Something about the commitment these methods demand, coupled with the sublimely complicated scientific edifice surrounding them, causes Bornowsky the painter to all but disappear—the work’s logic procreates within him and without him. As bold as these paintings can feel, they correspondingly suggest the death of the painter’s ego. There’s strong historical precedent here—egg tempera has long been associated with religious devotional painting, and remains most used today in Greek and Russian Orthodox iconography. Where a painter and a viewer once sought to lose themselves in reverence toward what was represented, here we have no Christ or saint, no figure to revere. And still these paintings feel like devotion—a devotion to paint itself, but also toward something unseen. Like a daunting book from the Old Testament, or indeed like the title of the exhibition, these paintings and the larger project undergirding them feel like they exist unto themselves, proliferating internally, indifferent to your opinion.

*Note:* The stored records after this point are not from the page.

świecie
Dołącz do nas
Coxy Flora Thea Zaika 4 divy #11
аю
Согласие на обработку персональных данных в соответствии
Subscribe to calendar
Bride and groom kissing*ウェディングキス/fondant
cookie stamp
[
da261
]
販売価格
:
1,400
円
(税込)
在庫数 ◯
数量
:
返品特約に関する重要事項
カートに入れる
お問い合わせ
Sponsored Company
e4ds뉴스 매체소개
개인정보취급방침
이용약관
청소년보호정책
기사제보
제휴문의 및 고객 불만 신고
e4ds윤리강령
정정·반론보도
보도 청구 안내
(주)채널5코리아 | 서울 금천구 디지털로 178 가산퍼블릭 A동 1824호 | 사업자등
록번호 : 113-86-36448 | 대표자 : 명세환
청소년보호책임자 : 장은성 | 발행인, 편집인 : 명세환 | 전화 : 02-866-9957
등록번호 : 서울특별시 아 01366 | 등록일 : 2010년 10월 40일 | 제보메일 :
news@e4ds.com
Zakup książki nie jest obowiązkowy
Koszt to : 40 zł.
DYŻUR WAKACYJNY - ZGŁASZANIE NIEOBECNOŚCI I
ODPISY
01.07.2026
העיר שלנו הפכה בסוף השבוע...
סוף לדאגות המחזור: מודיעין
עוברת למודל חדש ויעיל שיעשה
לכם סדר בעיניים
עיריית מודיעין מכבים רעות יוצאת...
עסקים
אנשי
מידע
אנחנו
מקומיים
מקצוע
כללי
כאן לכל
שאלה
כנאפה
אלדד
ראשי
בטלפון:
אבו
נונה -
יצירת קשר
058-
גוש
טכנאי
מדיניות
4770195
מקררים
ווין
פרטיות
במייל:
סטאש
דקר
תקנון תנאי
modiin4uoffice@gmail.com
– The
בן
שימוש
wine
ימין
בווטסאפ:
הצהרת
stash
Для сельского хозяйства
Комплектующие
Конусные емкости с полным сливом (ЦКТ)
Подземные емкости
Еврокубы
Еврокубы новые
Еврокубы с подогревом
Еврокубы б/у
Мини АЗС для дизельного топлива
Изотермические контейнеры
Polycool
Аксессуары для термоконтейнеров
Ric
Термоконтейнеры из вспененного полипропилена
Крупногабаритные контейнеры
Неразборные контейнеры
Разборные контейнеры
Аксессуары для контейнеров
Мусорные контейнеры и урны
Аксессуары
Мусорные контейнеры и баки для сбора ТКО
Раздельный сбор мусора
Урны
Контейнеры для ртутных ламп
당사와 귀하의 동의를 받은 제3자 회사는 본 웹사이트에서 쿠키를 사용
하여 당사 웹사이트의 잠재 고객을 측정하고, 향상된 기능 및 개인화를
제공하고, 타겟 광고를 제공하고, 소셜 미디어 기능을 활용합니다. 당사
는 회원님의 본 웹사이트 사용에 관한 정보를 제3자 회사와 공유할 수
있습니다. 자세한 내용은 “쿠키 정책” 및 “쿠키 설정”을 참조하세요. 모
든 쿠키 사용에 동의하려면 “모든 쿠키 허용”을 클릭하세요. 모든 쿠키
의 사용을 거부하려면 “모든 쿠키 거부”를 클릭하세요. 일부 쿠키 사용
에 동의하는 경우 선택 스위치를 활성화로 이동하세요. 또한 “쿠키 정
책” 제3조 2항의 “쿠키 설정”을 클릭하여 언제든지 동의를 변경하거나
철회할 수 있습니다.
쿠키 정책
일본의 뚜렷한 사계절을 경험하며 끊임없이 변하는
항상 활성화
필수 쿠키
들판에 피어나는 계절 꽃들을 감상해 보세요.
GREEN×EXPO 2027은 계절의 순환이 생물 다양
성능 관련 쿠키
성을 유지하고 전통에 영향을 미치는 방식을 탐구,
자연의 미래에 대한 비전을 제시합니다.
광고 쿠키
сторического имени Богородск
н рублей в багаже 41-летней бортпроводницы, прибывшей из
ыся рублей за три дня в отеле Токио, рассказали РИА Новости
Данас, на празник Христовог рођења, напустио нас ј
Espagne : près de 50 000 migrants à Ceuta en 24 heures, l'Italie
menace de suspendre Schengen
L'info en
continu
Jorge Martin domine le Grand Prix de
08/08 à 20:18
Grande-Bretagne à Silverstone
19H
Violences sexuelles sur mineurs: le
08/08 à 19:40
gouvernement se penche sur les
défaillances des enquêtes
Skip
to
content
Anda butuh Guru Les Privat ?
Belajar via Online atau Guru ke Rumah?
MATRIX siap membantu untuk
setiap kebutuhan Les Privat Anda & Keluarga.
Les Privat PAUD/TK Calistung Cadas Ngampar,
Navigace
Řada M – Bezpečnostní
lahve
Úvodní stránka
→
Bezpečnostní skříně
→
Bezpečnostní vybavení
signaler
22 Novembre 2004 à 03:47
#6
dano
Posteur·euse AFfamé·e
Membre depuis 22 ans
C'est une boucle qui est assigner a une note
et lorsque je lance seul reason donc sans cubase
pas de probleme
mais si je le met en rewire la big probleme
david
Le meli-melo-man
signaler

To walk into a room of Bornowsky’s paintings is to confront that indifference as silence and resolution, a kind of peacefulness felt on the work’s behalf that’s gently unsettled by the consonant-dissonant interplay of a particular painting on a particular set of eyes. While painterly marks abound in all these works, and the shapes are so heavily drawn as to mark the panels, the images rendered feel surprisingly intangible—a product of the eye and the mind that no hand can reach. What’s strange is that it’s precisely through this patient, sober draughtsmanship that materiality dissolves into a concept made visible. To look at them scrambles the eyes and evades our picture-making faculties. Are the shapes figures at all? Yes, and no. Does this or that shape lie in front or behind? Neither—or is it both at once? There’s no stable figure-ground relationship, and few shapes seem to remain endemic to the sum of their parts, so no form easily dominates the picture plane because it sinks away from perception just as seamlessly as it arose. In Gestalt psychology, multistability refers to the mind’s ability to perceive multiple forms from a single field of visual information. Unlike, say, four dots that resolve for the mind’s eye into a uniform square, multistable images vacillate between registers. The picture of a rabbit that is also a duck is a famous example. The paintings in this exhibition do something similar, except that without a binary set of referents to fall upon—a rabbit or a duck—we continually fail to land on a stable form. The result is disorientation—we’re adrift in a world that’s always shifting, where little remains what we can make of it for long.